My counselor tried to convince me to quit journalism after sophomore year so I could “take classes that would bump up my GPA.” But the entire time, I was thinking “I don’t even want to become a psychologist, why do I need to take AP Psych?” All my friends were joining all these clubs and taking multiple AP classes because they thought it would look good on their resume.

It does, but only if you have a passion for it. Don’t take classes or join activities just because you think it would look “better” on your college applications, or because everyone else is doing it. It’s your passion and what you do with it at school matters the most.

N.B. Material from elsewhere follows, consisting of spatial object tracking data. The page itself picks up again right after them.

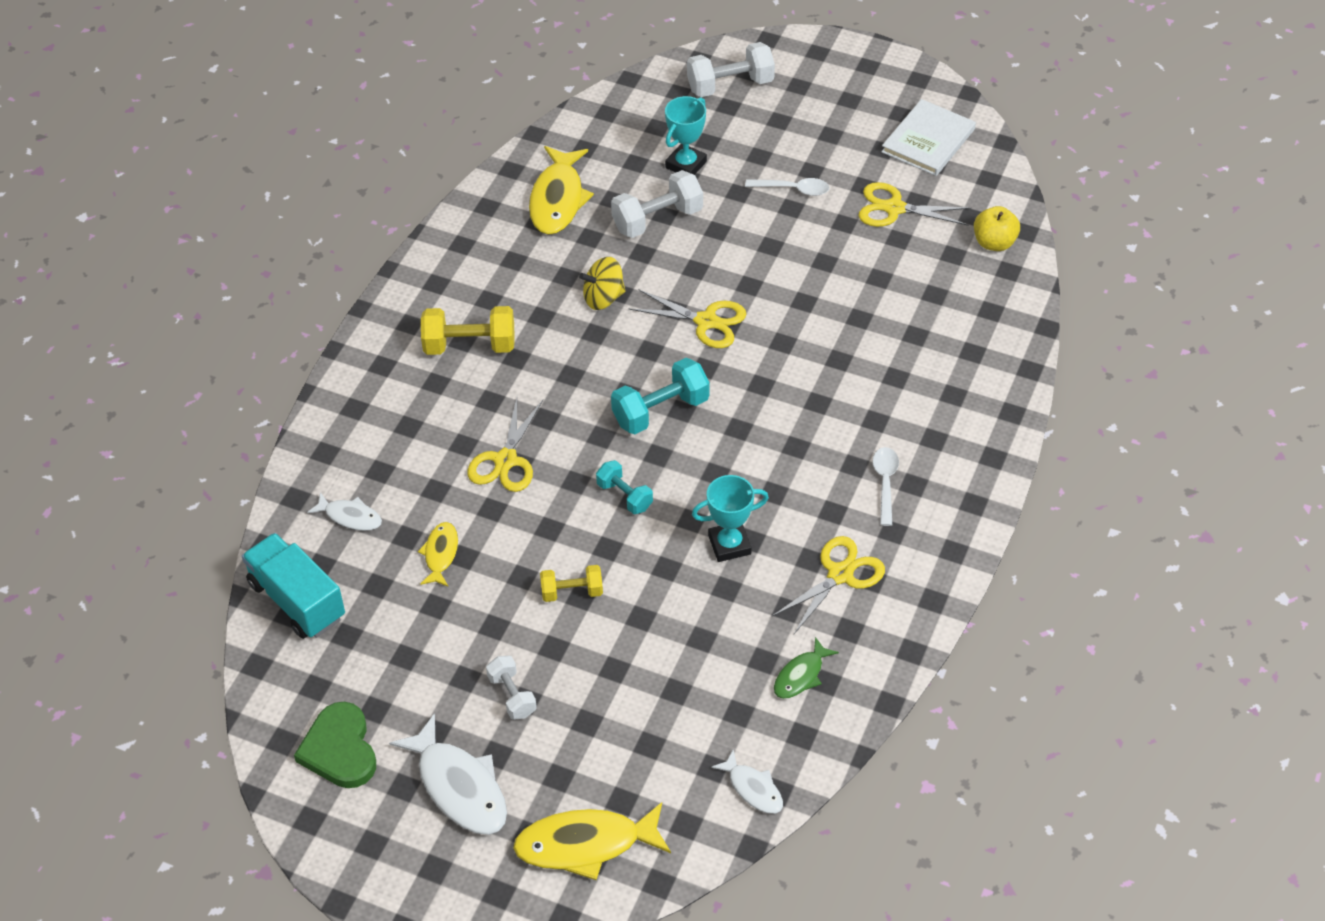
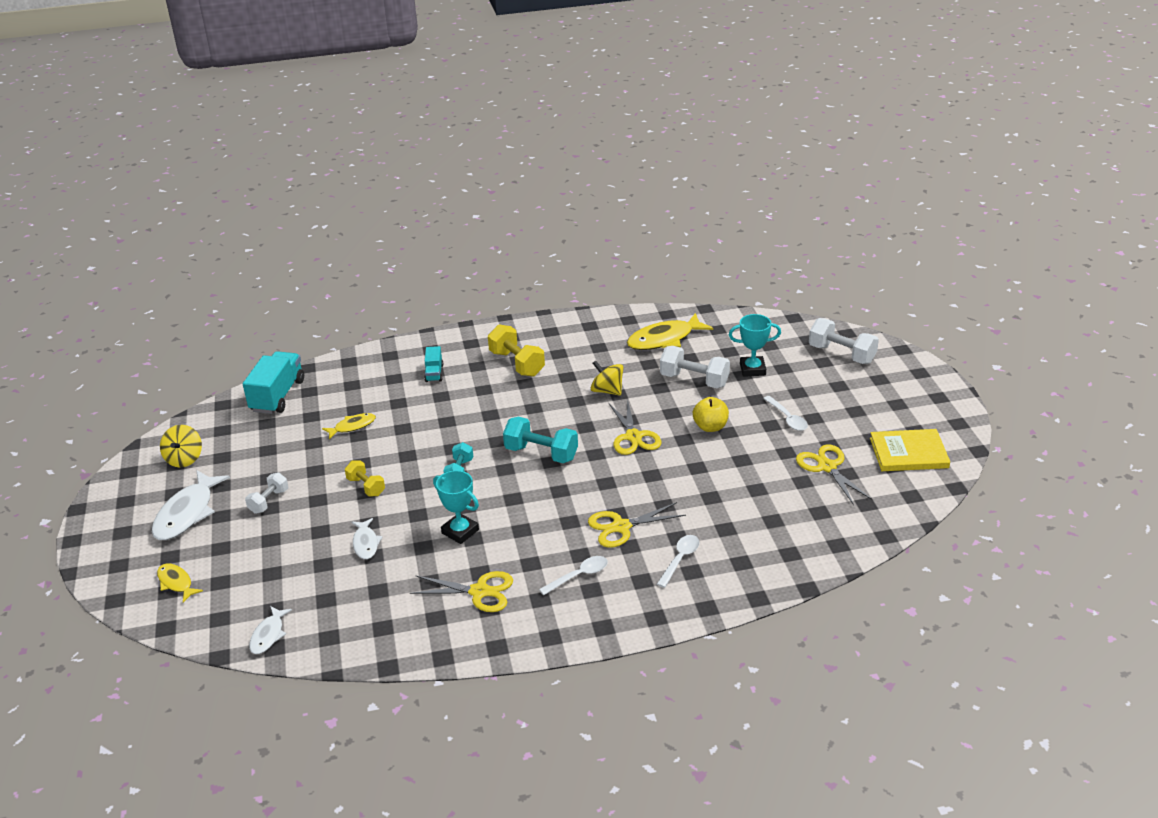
camera: 55 degrees right, 15 degrees down
green heart [294,702,376,788] -> yellow spinning top [160,425,202,468]
white fish [307,492,382,531] -> white fish moved to [352,518,383,559]
yellow scissors [467,398,543,492] -> yellow scissors moved to [588,502,686,548]
yellow fish [513,802,671,880] -> yellow fish [157,564,203,603], size x0.55
green fish [774,637,839,699] -> none
white book [881,99,976,176] -> yellow book [870,429,950,471]
yellow apple [974,206,1020,251] -> yellow apple moved to [693,397,729,432]
none -> turquoise truck [424,346,443,382]
none -> white spoon [657,535,700,588]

If you’ve always wanted to join the school musical because you love singing, go for it. One of the best things you can do in high school is to find your niche, and stick it through. Commitment and leadership earns you major points. In high school, it’s ok to be selfish at times. Focus on yourself and what you want to do in college instead of worrying what other people are doing. Never compare yourself to other people, because everyone has their own strengths and weaknesses.

I must admit, I am a pretty dedicated student at Carlmont. I have been in journalism for three years, Symphony Orchestra for four years and I was in choir for three years as well. Sure, I don’t have a 5.0 GPA and I’m not the valedictorian, but I’m know that the activities I’m involved with will help me explore my interests and life beyond high school. Despite the pressures from my classmates and the school, I found my passion in journalism and I stuck it with throughout my high school career-and I know it was worth it.

The only way you can benefit from your high school experience and grow as a student is to work from the heart. Do that, and your experience at Carlmont will be one that is rewarding and memorable for the rest of your life.